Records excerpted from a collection
Content starts

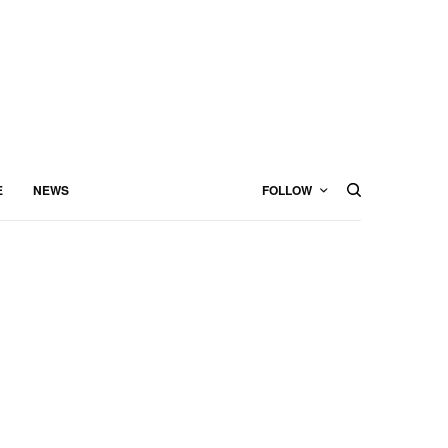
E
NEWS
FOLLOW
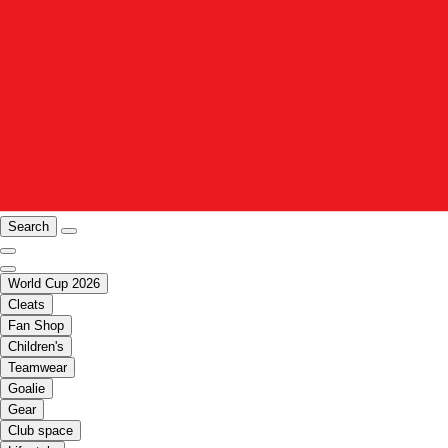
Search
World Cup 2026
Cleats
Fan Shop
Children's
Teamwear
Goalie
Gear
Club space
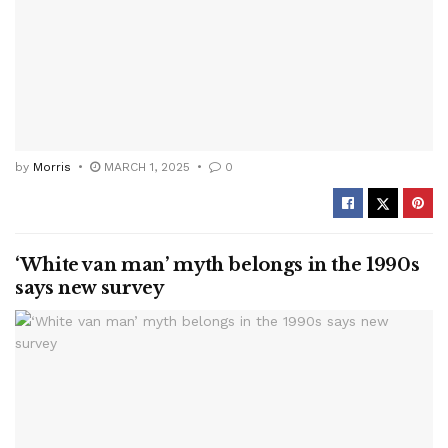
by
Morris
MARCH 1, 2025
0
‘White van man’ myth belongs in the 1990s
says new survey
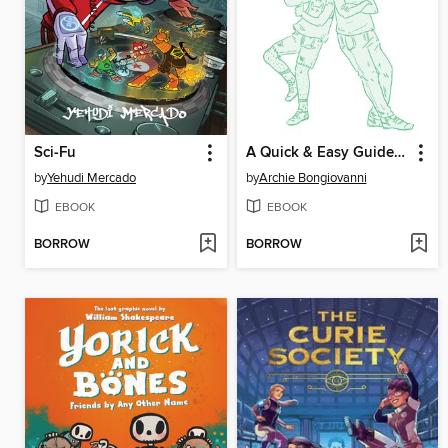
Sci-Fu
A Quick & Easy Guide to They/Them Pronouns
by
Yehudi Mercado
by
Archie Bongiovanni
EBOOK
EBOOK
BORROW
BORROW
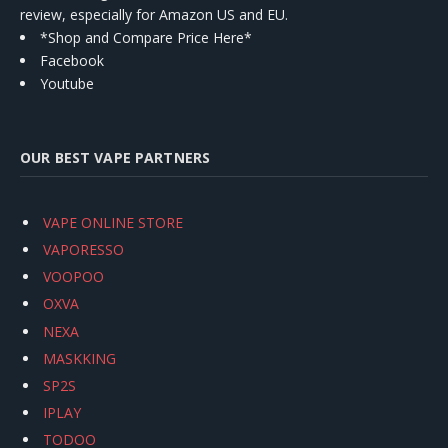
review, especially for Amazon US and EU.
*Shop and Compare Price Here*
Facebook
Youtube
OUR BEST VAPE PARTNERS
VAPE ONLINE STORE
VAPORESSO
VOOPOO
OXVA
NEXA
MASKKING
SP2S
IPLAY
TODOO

Content ends
Content starts

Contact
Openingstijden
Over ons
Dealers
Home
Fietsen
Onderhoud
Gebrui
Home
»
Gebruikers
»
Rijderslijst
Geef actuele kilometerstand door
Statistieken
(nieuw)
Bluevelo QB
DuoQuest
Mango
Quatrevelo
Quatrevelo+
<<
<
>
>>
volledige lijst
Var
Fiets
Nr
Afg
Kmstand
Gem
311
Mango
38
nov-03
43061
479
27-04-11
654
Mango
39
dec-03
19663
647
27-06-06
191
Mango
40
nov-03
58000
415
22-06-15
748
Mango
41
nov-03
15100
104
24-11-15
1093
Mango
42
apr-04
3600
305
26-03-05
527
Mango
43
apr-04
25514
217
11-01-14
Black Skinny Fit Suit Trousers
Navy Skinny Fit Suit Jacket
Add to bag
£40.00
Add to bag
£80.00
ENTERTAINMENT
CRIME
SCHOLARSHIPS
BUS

Content ends

EXERCISE DESCRIPTION
Check each line of the entries for "Suit" and copy those that have it.

REPLY TO THE TASK
Black Skinny Fit Suit Trousers
Navy Skinny Fit Suit Jacket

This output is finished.